(Input material begins)

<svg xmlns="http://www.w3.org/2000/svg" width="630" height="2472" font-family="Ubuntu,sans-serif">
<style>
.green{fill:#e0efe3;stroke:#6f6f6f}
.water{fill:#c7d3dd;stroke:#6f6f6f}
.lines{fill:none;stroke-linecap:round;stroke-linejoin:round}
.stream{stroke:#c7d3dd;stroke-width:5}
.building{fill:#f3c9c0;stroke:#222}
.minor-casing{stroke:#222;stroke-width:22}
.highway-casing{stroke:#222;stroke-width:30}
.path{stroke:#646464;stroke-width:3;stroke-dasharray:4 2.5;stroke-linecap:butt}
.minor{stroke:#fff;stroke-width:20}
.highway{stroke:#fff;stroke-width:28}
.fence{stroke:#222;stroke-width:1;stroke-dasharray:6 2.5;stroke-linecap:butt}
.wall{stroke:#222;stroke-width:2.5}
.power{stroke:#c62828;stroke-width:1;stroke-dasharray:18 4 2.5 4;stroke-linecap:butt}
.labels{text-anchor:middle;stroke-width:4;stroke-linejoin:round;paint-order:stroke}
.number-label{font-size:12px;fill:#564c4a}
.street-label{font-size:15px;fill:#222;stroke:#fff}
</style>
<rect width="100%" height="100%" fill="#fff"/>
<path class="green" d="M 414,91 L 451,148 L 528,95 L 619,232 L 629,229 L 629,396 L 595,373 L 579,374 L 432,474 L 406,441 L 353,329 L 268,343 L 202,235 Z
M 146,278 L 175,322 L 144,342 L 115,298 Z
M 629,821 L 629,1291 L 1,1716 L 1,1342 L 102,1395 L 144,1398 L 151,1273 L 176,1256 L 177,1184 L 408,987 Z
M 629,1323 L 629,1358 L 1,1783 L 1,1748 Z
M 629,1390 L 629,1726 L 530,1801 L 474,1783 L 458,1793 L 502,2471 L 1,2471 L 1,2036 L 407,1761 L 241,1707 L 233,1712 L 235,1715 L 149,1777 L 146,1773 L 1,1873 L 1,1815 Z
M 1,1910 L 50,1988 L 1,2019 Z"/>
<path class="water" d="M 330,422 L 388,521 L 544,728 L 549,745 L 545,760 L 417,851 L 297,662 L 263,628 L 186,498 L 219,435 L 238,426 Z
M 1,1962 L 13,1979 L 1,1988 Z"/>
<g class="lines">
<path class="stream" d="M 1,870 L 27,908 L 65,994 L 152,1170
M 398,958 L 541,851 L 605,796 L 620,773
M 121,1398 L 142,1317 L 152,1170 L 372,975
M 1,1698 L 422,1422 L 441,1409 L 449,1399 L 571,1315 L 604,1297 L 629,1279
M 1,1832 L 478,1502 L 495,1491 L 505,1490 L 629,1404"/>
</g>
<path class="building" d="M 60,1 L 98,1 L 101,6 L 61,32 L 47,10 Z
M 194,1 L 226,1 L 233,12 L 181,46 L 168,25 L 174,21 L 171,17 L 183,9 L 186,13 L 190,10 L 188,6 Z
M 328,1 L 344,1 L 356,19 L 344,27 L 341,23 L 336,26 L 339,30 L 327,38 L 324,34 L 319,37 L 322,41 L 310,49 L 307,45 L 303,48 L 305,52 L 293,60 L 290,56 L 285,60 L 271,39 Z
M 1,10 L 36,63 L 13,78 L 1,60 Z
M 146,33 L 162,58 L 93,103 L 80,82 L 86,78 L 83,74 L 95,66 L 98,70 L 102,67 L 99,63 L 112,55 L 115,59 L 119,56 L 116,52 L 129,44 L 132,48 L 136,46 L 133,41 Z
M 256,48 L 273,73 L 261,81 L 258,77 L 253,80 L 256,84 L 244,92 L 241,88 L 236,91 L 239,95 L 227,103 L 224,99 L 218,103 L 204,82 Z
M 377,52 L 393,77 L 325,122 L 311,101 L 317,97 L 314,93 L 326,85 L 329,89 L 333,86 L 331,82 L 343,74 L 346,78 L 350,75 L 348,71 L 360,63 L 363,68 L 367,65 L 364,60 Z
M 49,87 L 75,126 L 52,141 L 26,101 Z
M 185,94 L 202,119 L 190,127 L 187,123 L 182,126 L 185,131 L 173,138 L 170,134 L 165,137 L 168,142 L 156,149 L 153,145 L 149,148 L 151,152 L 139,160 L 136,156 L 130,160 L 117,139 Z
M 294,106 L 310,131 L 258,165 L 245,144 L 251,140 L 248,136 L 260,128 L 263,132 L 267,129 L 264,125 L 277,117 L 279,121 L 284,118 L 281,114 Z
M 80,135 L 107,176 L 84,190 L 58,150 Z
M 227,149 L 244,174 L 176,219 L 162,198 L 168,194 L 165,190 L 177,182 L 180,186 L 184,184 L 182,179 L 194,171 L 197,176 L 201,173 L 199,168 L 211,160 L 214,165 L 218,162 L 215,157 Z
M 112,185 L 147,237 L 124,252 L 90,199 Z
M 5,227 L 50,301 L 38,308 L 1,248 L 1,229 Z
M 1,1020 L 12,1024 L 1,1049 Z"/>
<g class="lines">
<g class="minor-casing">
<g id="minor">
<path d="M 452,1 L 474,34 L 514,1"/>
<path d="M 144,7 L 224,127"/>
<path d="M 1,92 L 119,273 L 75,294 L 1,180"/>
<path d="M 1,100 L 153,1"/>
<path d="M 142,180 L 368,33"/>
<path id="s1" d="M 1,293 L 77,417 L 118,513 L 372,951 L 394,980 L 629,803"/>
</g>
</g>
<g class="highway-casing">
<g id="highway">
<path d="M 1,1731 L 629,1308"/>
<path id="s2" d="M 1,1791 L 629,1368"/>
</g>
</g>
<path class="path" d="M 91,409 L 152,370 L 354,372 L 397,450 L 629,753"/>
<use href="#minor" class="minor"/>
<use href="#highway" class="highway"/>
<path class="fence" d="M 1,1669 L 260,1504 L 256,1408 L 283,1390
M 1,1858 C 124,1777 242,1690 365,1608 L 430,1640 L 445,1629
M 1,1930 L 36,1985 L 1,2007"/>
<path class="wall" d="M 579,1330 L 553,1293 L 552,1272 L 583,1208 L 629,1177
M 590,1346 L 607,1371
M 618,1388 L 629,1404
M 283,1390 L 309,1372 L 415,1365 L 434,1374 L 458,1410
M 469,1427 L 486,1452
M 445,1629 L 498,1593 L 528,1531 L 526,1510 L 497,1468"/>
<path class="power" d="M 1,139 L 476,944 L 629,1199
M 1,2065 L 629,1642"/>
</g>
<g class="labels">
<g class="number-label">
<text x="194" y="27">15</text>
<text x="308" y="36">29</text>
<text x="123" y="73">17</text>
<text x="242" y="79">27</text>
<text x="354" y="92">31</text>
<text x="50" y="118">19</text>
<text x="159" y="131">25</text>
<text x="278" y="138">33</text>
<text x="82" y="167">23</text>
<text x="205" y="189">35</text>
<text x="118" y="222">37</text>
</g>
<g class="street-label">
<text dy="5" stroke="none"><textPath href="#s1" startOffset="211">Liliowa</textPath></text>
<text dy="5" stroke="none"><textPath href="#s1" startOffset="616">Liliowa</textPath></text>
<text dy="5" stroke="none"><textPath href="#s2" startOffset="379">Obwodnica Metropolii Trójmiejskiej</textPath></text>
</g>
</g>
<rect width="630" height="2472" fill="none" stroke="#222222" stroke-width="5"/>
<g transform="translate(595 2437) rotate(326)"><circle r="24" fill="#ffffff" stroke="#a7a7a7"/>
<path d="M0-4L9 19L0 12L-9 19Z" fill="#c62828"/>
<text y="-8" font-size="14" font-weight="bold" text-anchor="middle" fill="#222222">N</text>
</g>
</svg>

(Input material ends)

**What to work on**
The data are to be transcribed in full, exactly as given.

**The completed task**
<svg xmlns="http://www.w3.org/2000/svg" width="630" height="2472" font-family="Ubuntu,sans-serif">
<style>
.green{fill:#e0efe3;stroke:#6f6f6f}
.water{fill:#c7d3dd;stroke:#6f6f6f}
.lines{fill:none;stroke-linecap:round;stroke-linejoin:round}
.stream{stroke:#c7d3dd;stroke-width:5}
.building{fill:#f3c9c0;stroke:#222}
.minor-casing{stroke:#222;stroke-width:22}
.highway-casing{stroke:#222;stroke-width:30}
.path{stroke:#646464;stroke-width:3;stroke-dasharray:4 2.5;stroke-linecap:butt}
.minor{stroke:#fff;stroke-width:20}
.highway{stroke:#fff;stroke-width:28}
.fence{stroke:#222;stroke-width:1;stroke-dasharray:6 2.5;stroke-linecap:butt}
.wall{stroke:#222;stroke-width:2.5}
.power{stroke:#c62828;stroke-width:1;stroke-dasharray:18 4 2.5 4;stroke-linecap:butt}
.labels{text-anchor:middle;stroke-width:4;stroke-linejoin:round;paint-order:stroke}
.number-label{font-size:12px;fill:#564c4a}
.street-label{font-size:15px;fill:#222;stroke:#fff}
</style>
<rect width="100%" height="100%" fill="#fff"/>
<path class="green" d="M 414,91 L 451,148 L 528,95 L 619,232 L 629,229 L 629,396 L 595,373 L 579,374 L 432,474 L 406,441 L 353,329 L 268,343 L 202,235 Z
M 146,278 L 175,322 L 144,342 L 115,298 Z
M 629,821 L 629,1291 L 1,1716 L 1,1342 L 102,1395 L 144,1398 L 151,1273 L 176,1256 L 177,1184 L 408,987 Z
M 629,1323 L 629,1358 L 1,1783 L 1,1748 Z
M 629,1390 L 629,1726 L 530,1801 L 474,1783 L 458,1793 L 502,2471 L 1,2471 L 1,2036 L 407,1761 L 241,1707 L 233,1712 L 235,1715 L 149,1777 L 146,1773 L 1,1873 L 1,1815 Z
M 1,1910 L 50,1988 L 1,2019 Z"/>
<path class="water" d="M 330,422 L 388,521 L 544,728 L 549,745 L 545,760 L 417,851 L 297,662 L 263,628 L 186,498 L 219,435 L 238,426 Z
M 1,1962 L 13,1979 L 1,1988 Z"/>
<g class="lines">
<path class="stream" d="M 1,870 L 27,908 L 65,994 L 152,1170
M 398,958 L 541,851 L 605,796 L 620,773
M 121,1398 L 142,1317 L 152,1170 L 372,975
M 1,1698 L 422,1422 L 441,1409 L 449,1399 L 571,1315 L 604,1297 L 629,1279
M 1,1832 L 478,1502 L 495,1491 L 505,1490 L 629,1404"/>
</g>
<path class="building" d="M 60,1 L 98,1 L 101,6 L 61,32 L 47,10 Z
M 194,1 L 226,1 L 233,12 L 181,46 L 168,25 L 174,21 L 171,17 L 183,9 L 186,13 L 190,10 L 188,6 Z
M 328,1 L 344,1 L 356,19 L 344,27 L 341,23 L 336,26 L 339,30 L 327,38 L 324,34 L 319,37 L 322,41 L 310,49 L 307,45 L 303,48 L 305,52 L 293,60 L 290,56 L 285,60 L 271,39 Z
M 1,10 L 36,63 L 13,78 L 1,60 Z
M 146,33 L 162,58 L 93,103 L 80,82 L 86,78 L 83,74 L 95,66 L 98,70 L 102,67 L 99,63 L 112,55 L 115,59 L 119,56 L 116,52 L 129,44 L 132,48 L 136,46 L 133,41 Z
M 256,48 L 273,73 L 261,81 L 258,77 L 253,80 L 256,84 L 244,92 L 241,88 L 236,91 L 239,95 L 227,103 L 224,99 L 218,103 L 204,82 Z
M 377,52 L 393,77 L 325,122 L 311,101 L 317,97 L 314,93 L 326,85 L 329,89 L 333,86 L 331,82 L 343,74 L 346,78 L 350,75 L 348,71 L 360,63 L 363,68 L 367,65 L 364,60 Z
M 49,87 L 75,126 L 52,141 L 26,101 Z
M 185,94 L 202,119 L 190,127 L 187,123 L 182,126 L 185,131 L 173,138 L 170,134 L 165,137 L 168,142 L 156,149 L 153,145 L 149,148 L 151,152 L 139,160 L 136,156 L 130,160 L 117,139 Z
M 294,106 L 310,131 L 258,165 L 245,144 L 251,140 L 248,136 L 260,128 L 263,132 L 267,129 L 264,125 L 277,117 L 279,121 L 284,118 L 281,114 Z
M 80,135 L 107,176 L 84,190 L 58,150 Z
M 227,149 L 244,174 L 176,219 L 162,198 L 168,194 L 165,190 L 177,182 L 180,186 L 184,184 L 182,179 L 194,171 L 197,176 L 201,173 L 199,168 L 211,160 L 214,165 L 218,162 L 215,157 Z
M 112,185 L 147,237 L 124,252 L 90,199 Z
M 5,227 L 50,301 L 38,308 L 1,248 L 1,229 Z
M 1,1020 L 12,1024 L 1,1049 Z"/>
<g class="lines">
<g class="minor-casing">
<g id="minor">
<path d="M 452,1 L 474,34 L 514,1"/>
<path d="M 144,7 L 224,127"/>
<path d="M 1,92 L 119,273 L 75,294 L 1,180"/>
<path d="M 1,100 L 153,1"/>
<path d="M 142,180 L 368,33"/>
<path id="s1" d="M 1,293 L 77,417 L 118,513 L 372,951 L 394,980 L 629,803"/>
</g>
</g>
<g class="highway-casing">
<g id="highway">
<path d="M 1,1731 L 629,1308"/>
<path id="s2" d="M 1,1791 L 629,1368"/>
</g>
</g>
<path class="path" d="M 91,409 L 152,370 L 354,372 L 397,450 L 629,753"/>
<use href="#minor" class="minor"/>
<use href="#highway" class="highway"/>
<path class="fence" d="M 1,1669 L 260,1504 L 256,1408 L 283,1390
M 1,1858 C 124,1777 242,1690 365,1608 L 430,1640 L 445,1629
M 1,1930 L 36,1985 L 1,2007"/>
<path class="wall" d="M 579,1330 L 553,1293 L 552,1272 L 583,1208 L 629,1177
M 590,1346 L 607,1371
M 618,1388 L 629,1404
M 283,1390 L 309,1372 L 415,1365 L 434,1374 L 458,1410
M 469,1427 L 486,1452
M 445,1629 L 498,1593 L 528,1531 L 526,1510 L 497,1468"/>
<path class="power" d="M 1,139 L 476,944 L 629,1199
M 1,2065 L 629,1642"/>
</g>
<g class="labels">
<g class="number-label">
<text x="194" y="27">15</text>
<text x="308" y="36">29</text>
<text x="123" y="73">17</text>
<text x="242" y="79">27</text>
<text x="354" y="92">31</text>
<text x="50" y="118">19</text>
<text x="159" y="131">25</text>
<text x="278" y="138">33</text>
<text x="82" y="167">23</text>
<text x="205" y="189">35</text>
<text x="118" y="222">37</text>
</g>
<g class="street-label">
<text dy="5" stroke="none"><textPath href="#s1" startOffset="211">Liliowa</textPath></text>
<text dy="5" stroke="none"><textPath href="#s1" startOffset="616">Liliowa</textPath></text>
<text dy="5" stroke="none"><textPath href="#s2" startOffset="379">Obwodnica Metropolii Trójmiejskiej</textPath></text>
</g>
</g>
<rect width="630" height="2472" fill="none" stroke="#222222" stroke-width="5"/>
<g transform="translate(595 2437) rotate(326)"><circle r="24" fill="#ffffff" stroke="#a7a7a7"/>
<path d="M0-4L9 19L0 12L-9 19Z" fill="#c62828"/>
<text y="-8" font-size="14" font-weight="bold" text-anchor="middle" fill="#222222">N</text>
</g>
</svg>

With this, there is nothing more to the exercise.